**What the task requires**
Set down all of the data that follows word for word, without the images.

[Items listed in a dataset]
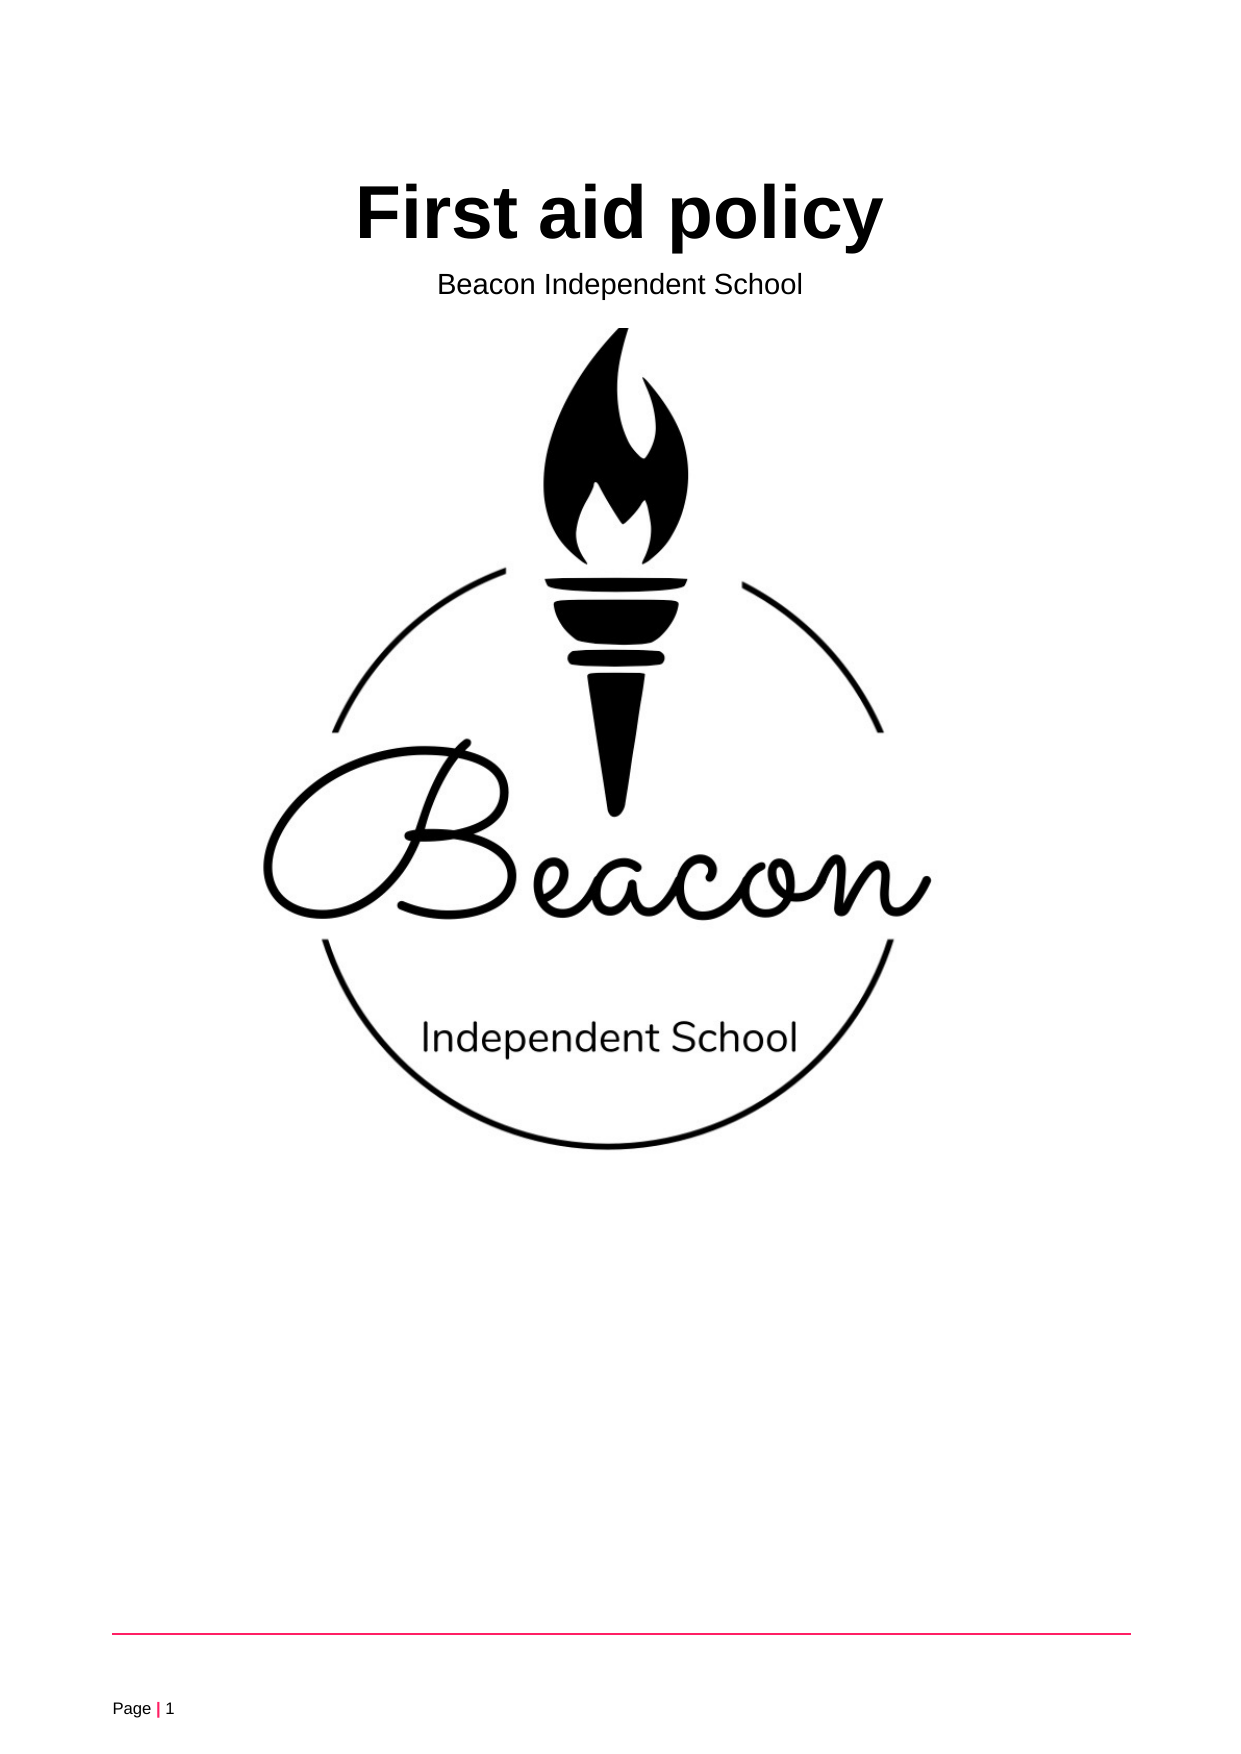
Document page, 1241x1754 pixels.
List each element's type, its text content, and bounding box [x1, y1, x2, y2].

picture [205, 328, 1035, 1270]
text Beacon Independent School [112, 267, 1128, 301]
title First aid policy [112, 168, 1128, 255]
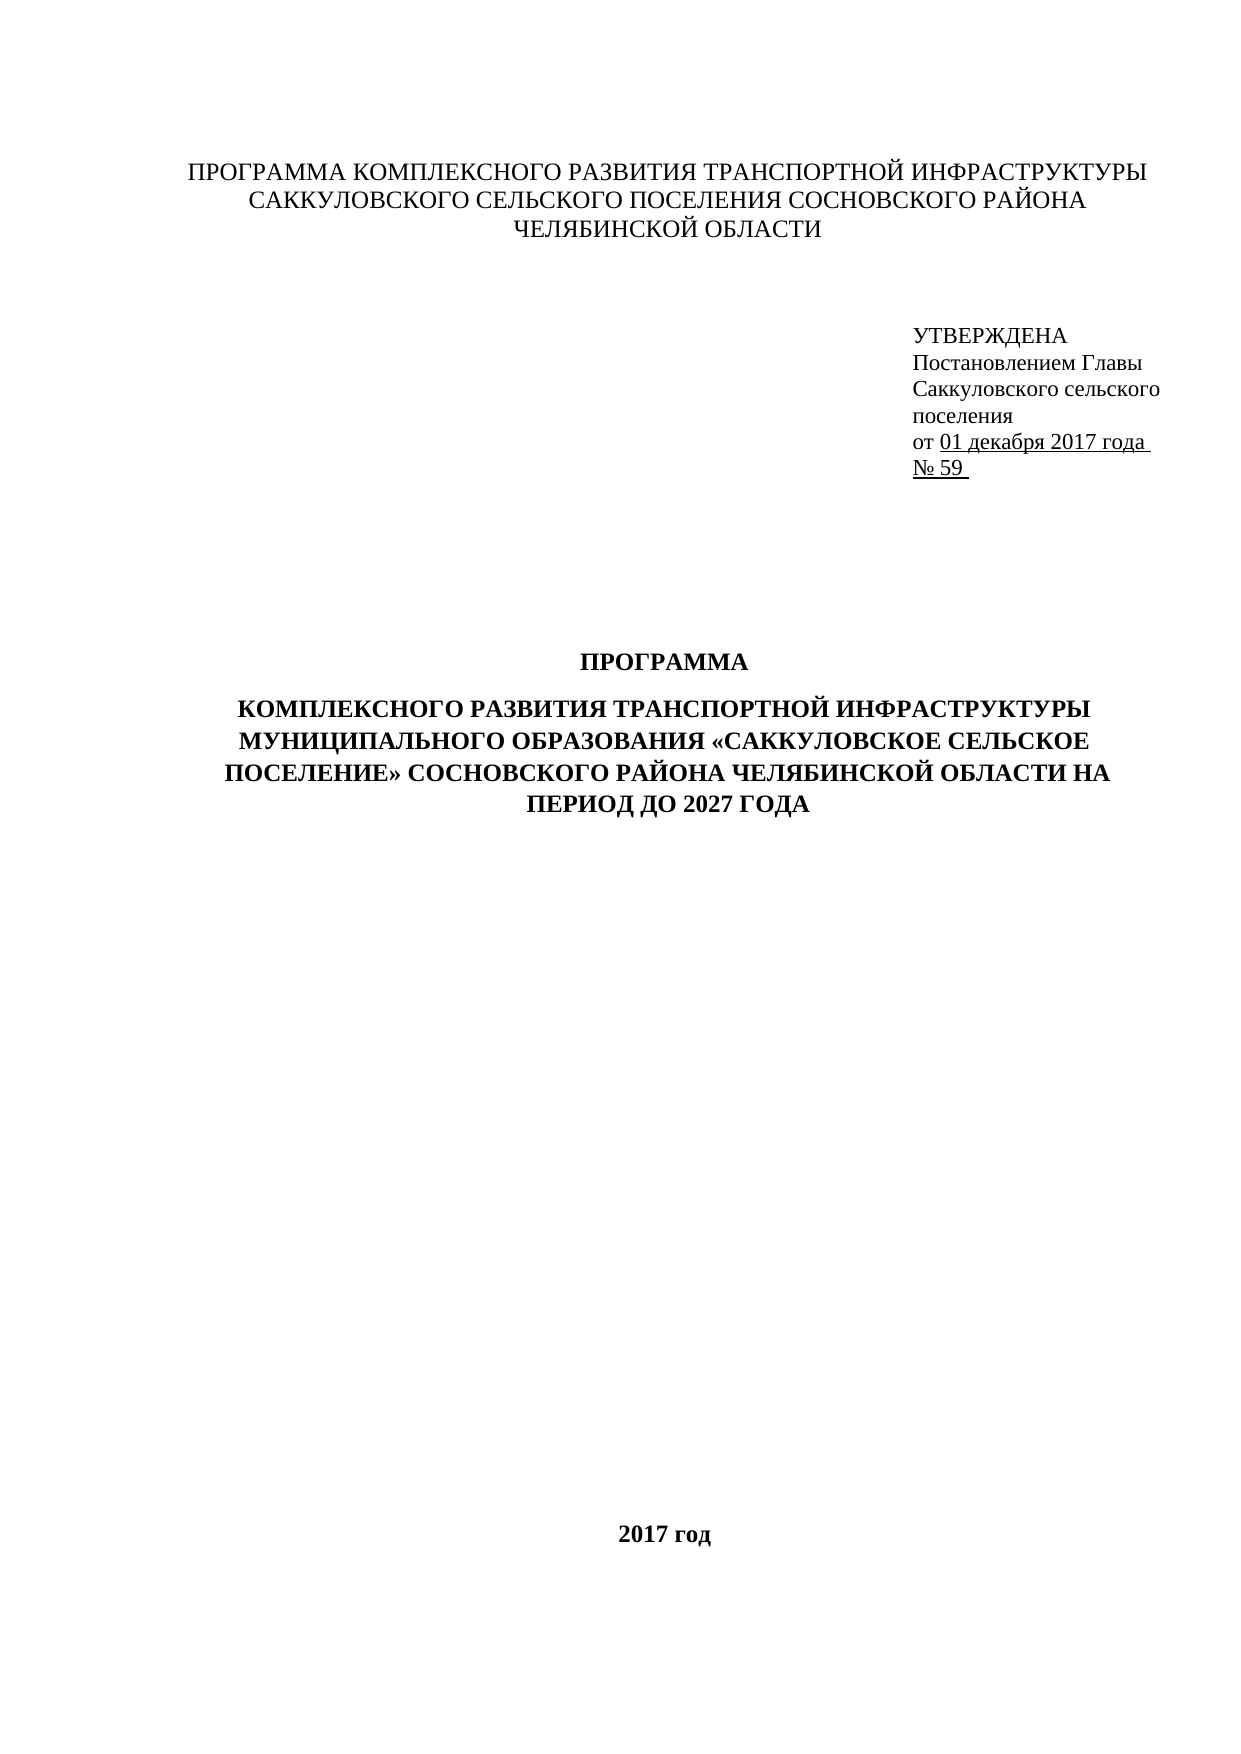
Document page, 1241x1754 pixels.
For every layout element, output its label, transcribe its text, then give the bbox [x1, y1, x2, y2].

text ПОСЕЛЕНИЕ» СОСНОВСКОГО РАЙОНА ЧЕЛЯБИНСКОЙ ОБЛАСТИ НА ПЕРИОД ДО 2027 ГОДА [177, 758, 1158, 818]
text МУНИЦИПАЛЬНОГО ОБРАЗОВАНИЯ «САККУЛОВСКОЕ СЕЛЬСКОЕ [177, 726, 1151, 755]
text ПРОГРАММА КОМПЛЕКСНОГО РАЗВИТИЯ ТРАНСПОРТНОЙ ИНФРАСТРУКТУРЫ САККУЛОВСКОГО СЕЛЬСКОГО ПОСЕЛЕНИЯ СОСНОВСКОГО РАЙОНА ЧЕЛЯБИНСКОЙ ОБЛАСТИ [177, 157, 1158, 243]
table_header УТВЕРЖДЕНА Постановлением Главы Саккуловского сельского поселения от 01 декабря 2017 года № 59 [901, 294, 1183, 481]
text КОМПЛЕКСНОГО РАЗВИТИЯ ТРАНСПОРТНОЙ ИНФРАСТРУКТУРЫ [177, 694, 1151, 723]
text ПРОГРАММА [177, 647, 1151, 676]
text 2017 год [177, 1519, 1151, 1548]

**Answer to this exercise**
Document page, 1241x1754 pixels.
List each element's type, its text content, and bounding box [x1, y1, x2, y2].

picture [205, 328, 1035, 1270]
text Beacon Independent School [112, 267, 1128, 301]
title First aid policy [112, 168, 1128, 255]
Document page, 1241x1754 pixels.
For every layout element, output its label, transcribe its text, then give the bbox [x1, y1, x2, y2].

text ПОСЕЛЕНИЕ» СОСНОВСКОГО РАЙОНА ЧЕЛЯБИНСКОЙ ОБЛАСТИ НА ПЕРИОД ДО 2027 ГОДА [177, 758, 1158, 818]
text МУНИЦИПАЛЬНОГО ОБРАЗОВАНИЯ «САККУЛОВСКОЕ СЕЛЬСКОЕ [177, 726, 1151, 755]
text ПРОГРАММА КОМПЛЕКСНОГО РАЗВИТИЯ ТРАНСПОРТНОЙ ИНФРАСТРУКТУРЫ САККУЛОВСКОГО СЕЛЬСКОГО ПОСЕЛЕНИЯ СОСНОВСКОГО РАЙОНА ЧЕЛЯБИНСКОЙ ОБЛАСТИ [177, 157, 1158, 243]
table_header УТВЕРЖДЕНА Постановлением Главы Саккуловского сельского поселения от 01 декабря 2017 года № 59 [901, 294, 1183, 481]
text КОМПЛЕКСНОГО РАЗВИТИЯ ТРАНСПОРТНОЙ ИНФРАСТРУКТУРЫ [177, 694, 1151, 723]
text ПРОГРАММА [177, 647, 1151, 676]
text 2017 год [177, 1519, 1151, 1548]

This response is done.